___ EXERCISE MATERIALS
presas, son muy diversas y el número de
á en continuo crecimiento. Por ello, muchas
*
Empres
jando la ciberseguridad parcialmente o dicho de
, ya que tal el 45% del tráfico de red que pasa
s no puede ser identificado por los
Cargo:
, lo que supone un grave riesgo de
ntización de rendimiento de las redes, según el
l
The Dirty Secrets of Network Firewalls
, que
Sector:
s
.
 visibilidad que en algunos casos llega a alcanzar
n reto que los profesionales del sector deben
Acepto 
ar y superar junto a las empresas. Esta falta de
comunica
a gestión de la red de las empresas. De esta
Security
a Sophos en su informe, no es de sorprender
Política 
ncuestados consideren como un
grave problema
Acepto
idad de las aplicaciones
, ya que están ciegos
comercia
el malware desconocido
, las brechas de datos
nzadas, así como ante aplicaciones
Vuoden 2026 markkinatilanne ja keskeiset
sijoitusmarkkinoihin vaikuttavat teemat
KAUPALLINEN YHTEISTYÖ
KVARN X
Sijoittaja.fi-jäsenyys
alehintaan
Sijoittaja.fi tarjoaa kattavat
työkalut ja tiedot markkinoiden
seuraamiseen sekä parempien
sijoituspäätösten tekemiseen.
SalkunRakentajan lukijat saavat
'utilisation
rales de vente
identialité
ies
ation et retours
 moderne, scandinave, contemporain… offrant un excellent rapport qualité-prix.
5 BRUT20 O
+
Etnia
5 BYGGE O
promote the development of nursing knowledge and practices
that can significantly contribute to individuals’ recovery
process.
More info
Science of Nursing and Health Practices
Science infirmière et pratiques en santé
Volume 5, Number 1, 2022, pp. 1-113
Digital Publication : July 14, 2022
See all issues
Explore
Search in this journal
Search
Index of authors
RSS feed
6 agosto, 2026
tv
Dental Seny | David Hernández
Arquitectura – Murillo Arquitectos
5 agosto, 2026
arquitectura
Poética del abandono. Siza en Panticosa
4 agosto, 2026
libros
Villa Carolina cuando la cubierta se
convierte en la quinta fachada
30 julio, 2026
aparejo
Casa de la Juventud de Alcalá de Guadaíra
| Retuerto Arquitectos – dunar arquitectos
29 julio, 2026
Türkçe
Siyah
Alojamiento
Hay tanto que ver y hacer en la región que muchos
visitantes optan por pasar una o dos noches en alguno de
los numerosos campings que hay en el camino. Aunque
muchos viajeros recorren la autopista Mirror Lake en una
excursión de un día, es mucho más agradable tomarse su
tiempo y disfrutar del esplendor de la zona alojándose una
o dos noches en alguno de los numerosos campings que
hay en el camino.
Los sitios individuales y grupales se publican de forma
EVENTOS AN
______
Transcribe the items above line by line, keeping every word, character, and line break unchanged.

▶ [WRITTEN REPLY]
presas, son muy diversas y el número de
á en continuo crecimiento. Por ello, muchas
*
Empres
jando la ciberseguridad parcialmente o dicho de
, ya que tal el 45% del tráfico de red que pasa
s no puede ser identificado por los
Cargo:
, lo que supone un grave riesgo de
ntización de rendimiento de las redes, según el
l
The Dirty Secrets of Network Firewalls
, que
Sector:
s
.
 visibilidad que en algunos casos llega a alcanzar
n reto que los profesionales del sector deben
Acepto 
ar y superar junto a las empresas. Esta falta de
comunica
a gestión de la red de las empresas. De esta
Security
a Sophos en su informe, no es de sorprender
Política 
ncuestados consideren como un
grave problema
Acepto
idad de las aplicaciones
, ya que están ciegos
comercia
el malware desconocido
, las brechas de datos
nzadas, así como ante aplicaciones
Vuoden 2026 markkinatilanne ja keskeiset
sijoitusmarkkinoihin vaikuttavat teemat
KAUPALLINEN YHTEISTYÖ
KVARN X
Sijoittaja.fi-jäsenyys
alehintaan
Sijoittaja.fi tarjoaa kattavat
työkalut ja tiedot markkinoiden
seuraamiseen sekä parempien
sijoituspäätösten tekemiseen.
SalkunRakentajan lukijat saavat
'utilisation
rales de vente
identialité
ies
ation et retours
 moderne, scandinave, contemporain… offrant un excellent rapport qualité-prix.
5 BRUT20 O
+
Etnia
5 BYGGE O
promote the development of nursing knowledge and practices
that can significantly contribute to individuals’ recovery
process.
More info
Science of Nursing and Health Practices
Science infirmière et pratiques en santé
Volume 5, Number 1, 2022, pp. 1-113
Digital Publication : July 14, 2022
See all issues
Explore
Search in this journal
Search
Index of authors
RSS feed
6 agosto, 2026
tv
Dental Seny | David Hernández
Arquitectura – Murillo Arquitectos
5 agosto, 2026
arquitectura
Poética del abandono. Siza en Panticosa
4 agosto, 2026
libros
Villa Carolina cuando la cubierta se
convierte en la quinta fachada
30 julio, 2026
aparejo
Casa de la Juventud de Alcalá de Guadaíra
| Retuerto Arquitectos – dunar arquitectos
29 julio, 2026
Türkçe
Siyah
Alojamiento
Hay tanto que ver y hacer en la región que muchos
visitantes optan por pasar una o dos noches en alguno de
los numerosos campings que hay en el camino. Aunque
muchos viajeros recorren la autopista Mirror Lake en una
excursión de un día, es mucho más agradable tomarse su
tiempo y disfrutar del esplendor de la zona alojándose una
o dos noches en alguno de los numerosos campings que
hay en el camino.
Los sitios individuales y grupales se publican de forma
EVENTOS AN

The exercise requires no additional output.